Régime LCA. C’est l’employeur (et non l’assureur) qui a un devoir d’information, en vertu de l’article 331 al. 4 CO, notamment pour ce qui est du délai dans lequel le travailleur doit agir pour sauvegarder ses droits de transfert, car ce dernier est fondé à penser que les prestations continueront à être versées après la fin des rapports de travail (ATF 4A_186/2010). La violation du devoir d’information entraîne pour l’employeur le devoir de réparer le dommage causé au travailleur pour n’avoir pas bénéficié d’indemnités journalières fondées sur les normes générales en matière d’inexécution contractuelle (ATF 135 III 640; ATF 4A_300/2017).

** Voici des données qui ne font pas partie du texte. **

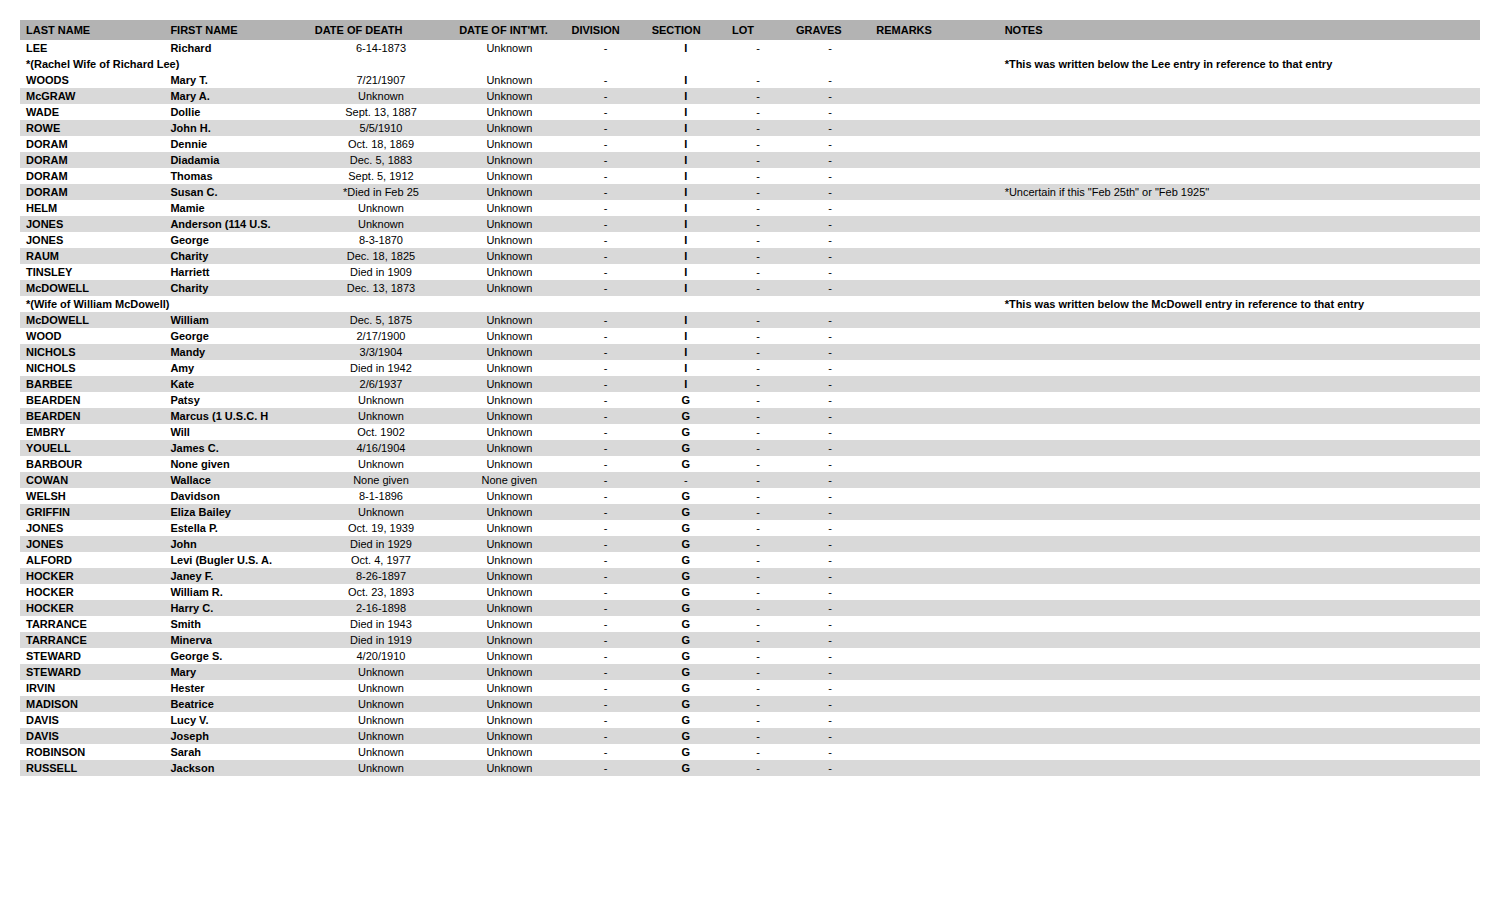| LAST NAME | FIRST NAME | DATE OF DEATH | DATE OF INT'MT. | DIVISION | SECTION | LOT | GRAVES | REMARKS | NOTES |
| --- | --- | --- | --- | --- | --- | --- | --- | --- | --- |
| LEE | Richard | 6-14-1873 | Unknown | - | I | - | - | | |
| *(Rachel Wife of Richard Lee) | | | | | | | | *This was written below the Lee entry in reference to that entry |
| WOODS | Mary T. | 7/21/1907 | Unknown | - | I | - | - | | |
| McGRAW | Mary A. | Unknown | Unknown | - | I | - | - | | |
| WADE | Dollie | Sept. 13, 1887 | Unknown | - | I | - | - | | |
| ROWE | John H. | 5/5/1910 | Unknown | - | I | - | - | | |
| DORAM | Dennie | Oct. 18, 1869 | Unknown | - | I | - | - | | |
| DORAM | Diadamia | Dec. 5, 1883 | Unknown | - | I | - | - | | |
| DORAM | Thomas | Sept. 5, 1912 | Unknown | - | I | - | - | | |
| DORAM | Susan C. | *Died in Feb 25 | Unknown | - | I | - | - | | *Uncertain if this "Feb 25th" or "Feb 1925" |
| HELM | Mamie | Unknown | Unknown | - | I | - | - | | |
| JONES | Anderson (114 U.S. | Unknown | Unknown | - | I | - | - | | |
| JONES | George | 8-3-1870 | Unknown | - | I | - | - | | |
| RAUM | Charity | Dec. 18, 1825 | Unknown | - | I | - | - | | |
| TINSLEY | Harriett | Died in 1909 | Unknown | - | I | - | - | | |
| McDOWELL | Charity | Dec. 13, 1873 | Unknown | - | I | - | - | | |
| *(Wife of William McDowell) | | | | | | | | *This was written below the McDowell entry in reference to that entry |
| McDOWELL | William | Dec. 5, 1875 | Unknown | - | I | - | - | | |
| WOOD | George | 2/17/1900 | Unknown | - | I | - | - | | |
| NICHOLS | Mandy | 3/3/1904 | Unknown | - | I | - | - | | |
| NICHOLS | Amy | Died in 1942 | Unknown | - | I | - | - | | |
| BARBEE | Kate | 2/6/1937 | Unknown | - | I | - | - | | |
| BEARDEN | Patsy | Unknown | Unknown | - | G | - | - | | |
| BEARDEN | Marcus (1 U.S.C. H | Unknown | Unknown | - | G | - | - | | |
| EMBRY | Will | Oct. 1902 | Unknown | - | G | - | - | | |
| YOUELL | James C. | 4/16/1904 | Unknown | - | G | - | - | | |
| BARBOUR | None given | Unknown | Unknown | - | G | - | - | | |
| COWAN | Wallace | None given | None given | - | - | - | - | | |
| WELSH | Davidson | 8-1-1896 | Unknown | - | G | - | - | | |
| GRIFFIN | Eliza Bailey | Unknown | Unknown | - | G | - | - | | |
| JONES | Estella P. | Oct. 19, 1939 | Unknown | - | G | - | - | | |
| JONES | John | Died in 1929 | Unknown | - | G | - | - | | |
| ALFORD | Levi (Bugler U.S. A. | Oct. 4, 1977 | Unknown | - | G | - | - | | |
| HOCKER | Janey F. | 8-26-1897 | Unknown | - | G | - | - | | |
| HOCKER | William R. | Oct. 23, 1893 | Unknown | - | G | - | - | | |
| HOCKER | Harry C. | 2-16-1898 | Unknown | - | G | - | - | | |
| TARRANCE | Smith | Died in 1943 | Unknown | - | G | - | - | | |
| TARRANCE | Minerva | Died in 1919 | Unknown | - | G | - | - | | |
| STEWARD | George S. | 4/20/1910 | Unknown | - | G | - | - | | |
| STEWARD | Mary | Unknown | Unknown | - | G | - | - | | |
| IRVIN | Hester | Unknown | Unknown | - | G | - | - | | |
| MADISON | Beatrice | Unknown | Unknown | - | G | - | - | | |
| DAVIS | Lucy V. | Unknown | Unknown | - | G | - | - | | |
| DAVIS | Joseph | Unknown | Unknown | - | G | - | - | | |
| ROBINSON | Sarah | Unknown | Unknown | - | G | - | - | | |
| RUSSELL | Jackson | Unknown | Unknown | - | G | - | - | | |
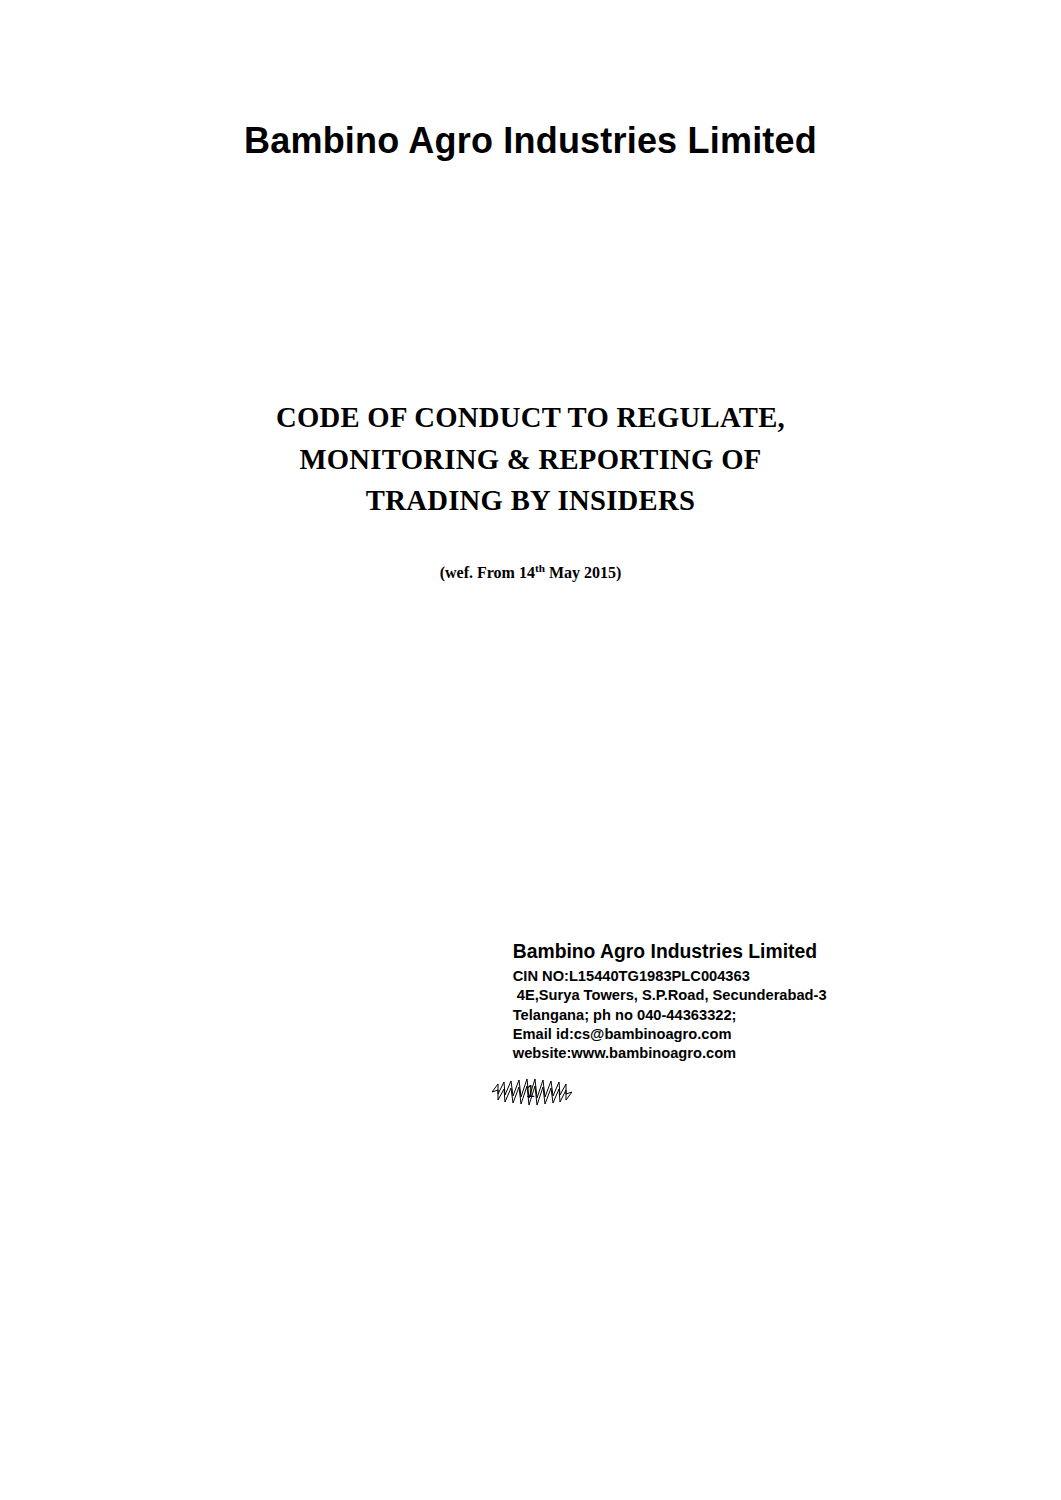Bambino Agro Industries Limited
CODE OF CONDUCT TO REGULATE,
MONITORING & REPORTING OF
TRADING BY INSIDERS
(wef. From 14th May 2015)
Bambino Agro Industries Limited
CIN NO:L15440TG1983PLC004363
4E,Surya Towers, S.P.Road, Secunderabad-3
Telangana; ph no 040-44363322;
Email id:cs@bambinoagro.com
website:www.bambinoagro.com
1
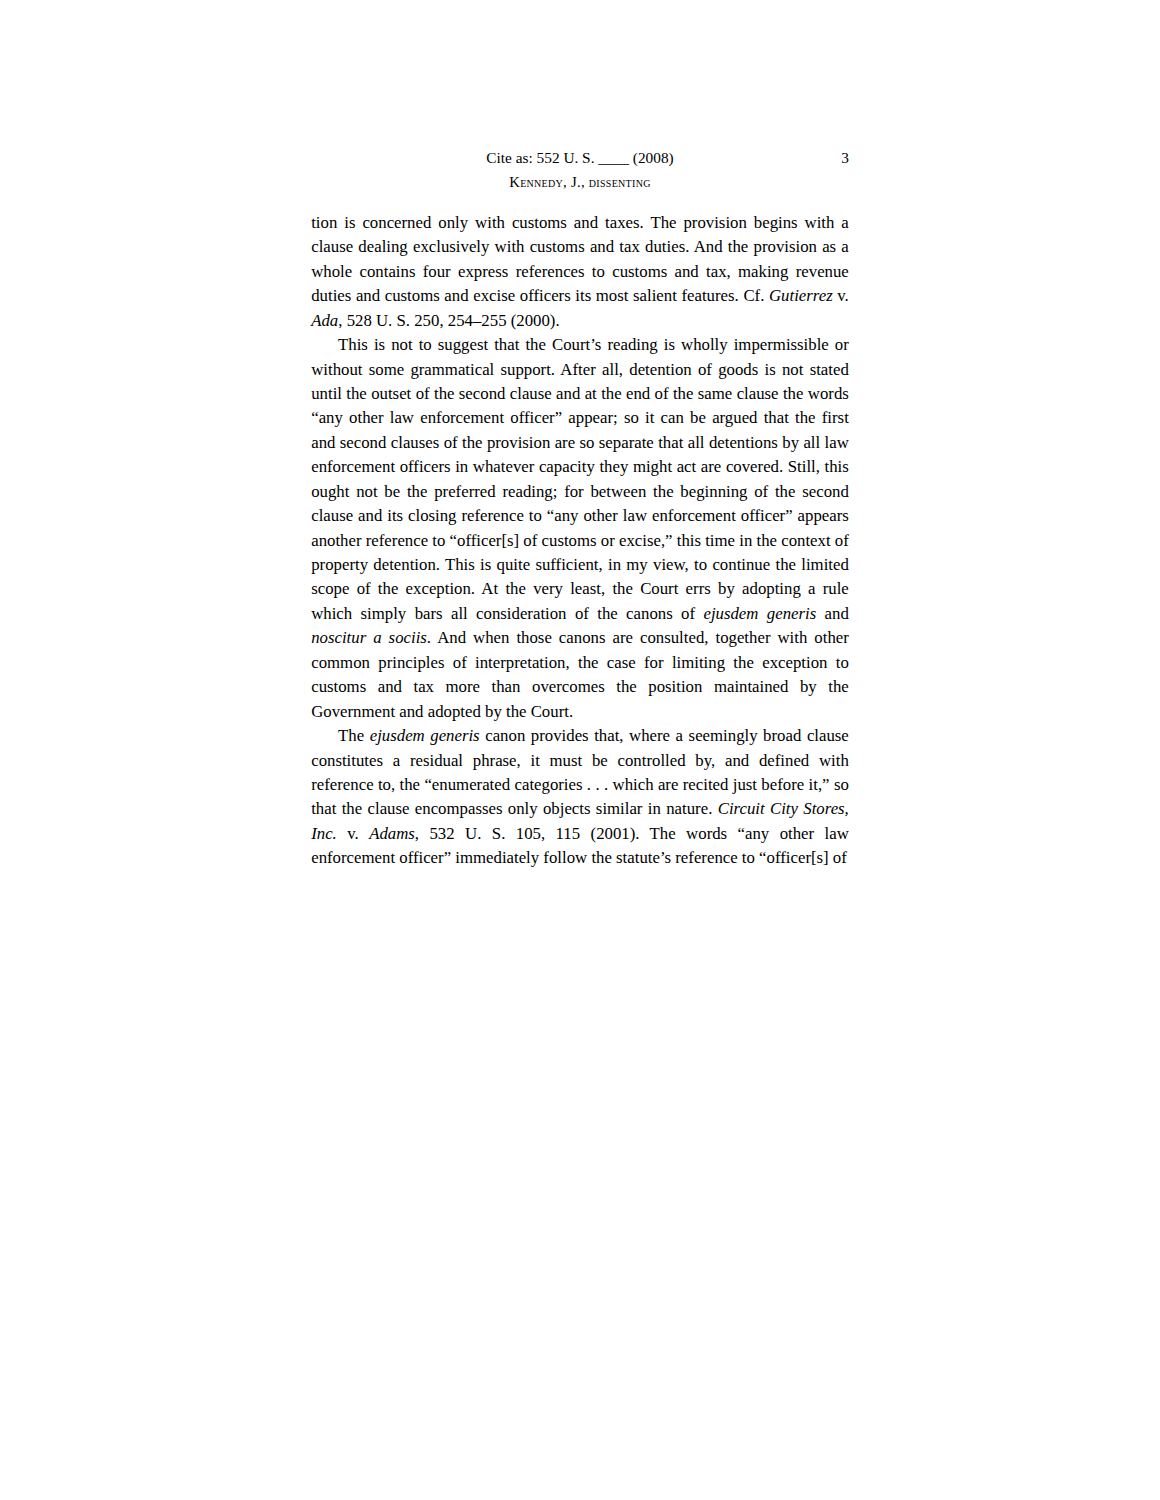Cite as: 552 U. S. ____ (2008) 3
Kennedy, J., dissenting
tion is concerned only with customs and taxes. The provision begins with a clause dealing exclusively with customs and tax duties. And the provision as a whole contains four express references to customs and tax, making revenue duties and customs and excise officers its most salient features. Cf. Gutierrez v. Ada, 528 U. S. 250, 254–255 (2000).
This is not to suggest that the Court’s reading is wholly impermissible or without some grammatical support. After all, detention of goods is not stated until the outset of the second clause and at the end of the same clause the words “any other law enforcement officer” appear; so it can be argued that the first and second clauses of the provision are so separate that all detentions by all law enforcement officers in whatever capacity they might act are covered. Still, this ought not be the preferred reading; for between the beginning of the second clause and its closing reference to “any other law enforcement officer” appears another reference to “officer[s] of customs or excise,” this time in the context of property detention. This is quite sufficient, in my view, to continue the limited scope of the exception. At the very least, the Court errs by adopting a rule which simply bars all consideration of the canons of ejusdem generis and noscitur a sociis. And when those canons are consulted, together with other common principles of interpretation, the case for limiting the exception to customs and tax more than overcomes the position maintained by the Government and adopted by the Court.
The ejusdem generis canon provides that, where a seemingly broad clause constitutes a residual phrase, it must be controlled by, and defined with reference to, the “enumerated categories . . . which are recited just before it,” so that the clause encompasses only objects similar in nature. Circuit City Stores, Inc. v. Adams, 532 U. S. 105, 115 (2001). The words “any other law enforcement officer” immediately follow the statute’s reference to “officer[s] of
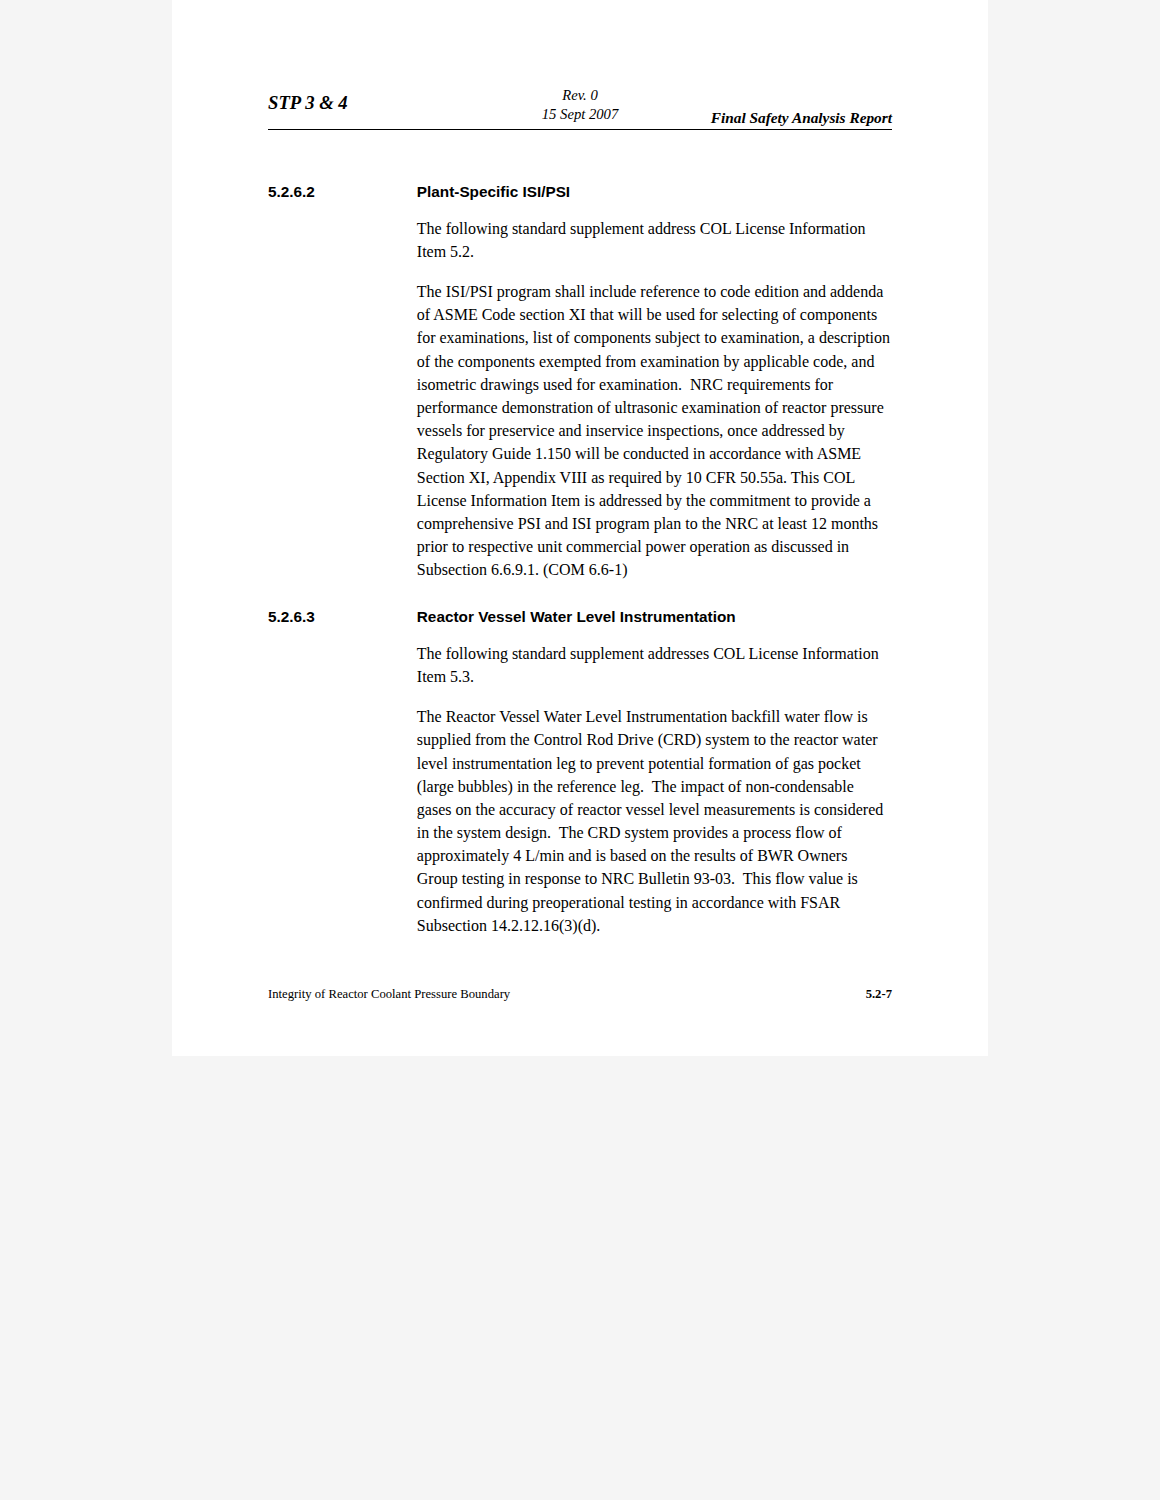STP 3 & 4
Rev. 0
15 Sept 2007
Final Safety Analysis Report
5.2.6.2 Plant-Specific ISI/PSI
The following standard supplement address COL License Information Item 5.2.
The ISI/PSI program shall include reference to code edition and addenda of ASME Code section XI that will be used for selecting of components for examinations, list of components subject to examination, a description of the components exempted from examination by applicable code, and isometric drawings used for examination. NRC requirements for performance demonstration of ultrasonic examination of reactor pressure vessels for preservice and inservice inspections, once addressed by Regulatory Guide 1.150 will be conducted in accordance with ASME Section XI, Appendix VIII as required by 10 CFR 50.55a. This COL License Information Item is addressed by the commitment to provide a comprehensive PSI and ISI program plan to the NRC at least 12 months prior to respective unit commercial power operation as discussed in Subsection 6.6.9.1. (COM 6.6-1)
5.2.6.3 Reactor Vessel Water Level Instrumentation
The following standard supplement addresses COL License Information Item 5.3.
The Reactor Vessel Water Level Instrumentation backfill water flow is supplied from the Control Rod Drive (CRD) system to the reactor water level instrumentation leg to prevent potential formation of gas pocket (large bubbles) in the reference leg. The impact of non-condensable gases on the accuracy of reactor vessel level measurements is considered in the system design. The CRD system provides a process flow of approximately 4 L/min and is based on the results of BWR Owners Group testing in response to NRC Bulletin 93-03. This flow value is confirmed during preoperational testing in accordance with FSAR Subsection 14.2.12.16(3)(d).
Integrity of Reactor Coolant Pressure Boundary 5.2-7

A noter que dans le cas d’un licenciement avec effet immédiat justifié qui surviendrait durant un arrêt maladie (par exemple suite à la découverte d’un délit), le travailleur continuerait de bénéficier des indemnités journalières assurées peu importe le régime applicable (sous réserve d’une clause contraire dans les conditions générales d’assurance).
Contentieux
Régime LAMal. Le litige est soumis aux règles de procédure de la Loi fédérale sur la partie générale des assurances (art. 56 ss LPGA), ainsi qu’au recours en matière de droit public au Tribunal fédéral (LTF).
Régime LCA. Le litige est soumis à la procédure simplifiée du Code de procédure civile (art. 243 al. 2 let. f CPC) et au recours en matière civile au Tribunal fédéral (LTF). Les cantons peuvent instituer un tribunal qui statue en tant qu’instance cantonale unique sur ce type de litige (art. 7 CPC).
Pour les deux régimes, il n’y a pas de frais de justice et ce quel que soit le montant de la valeur litigieuse. [(art. 61 let. a LPGA ; art. 113 al. 2 let. f CPC (procédure de conciliation); art. 114 let. e CPC (procédure au fond); art. 243 al. 2 let. f CPC (procédure simplifiée)].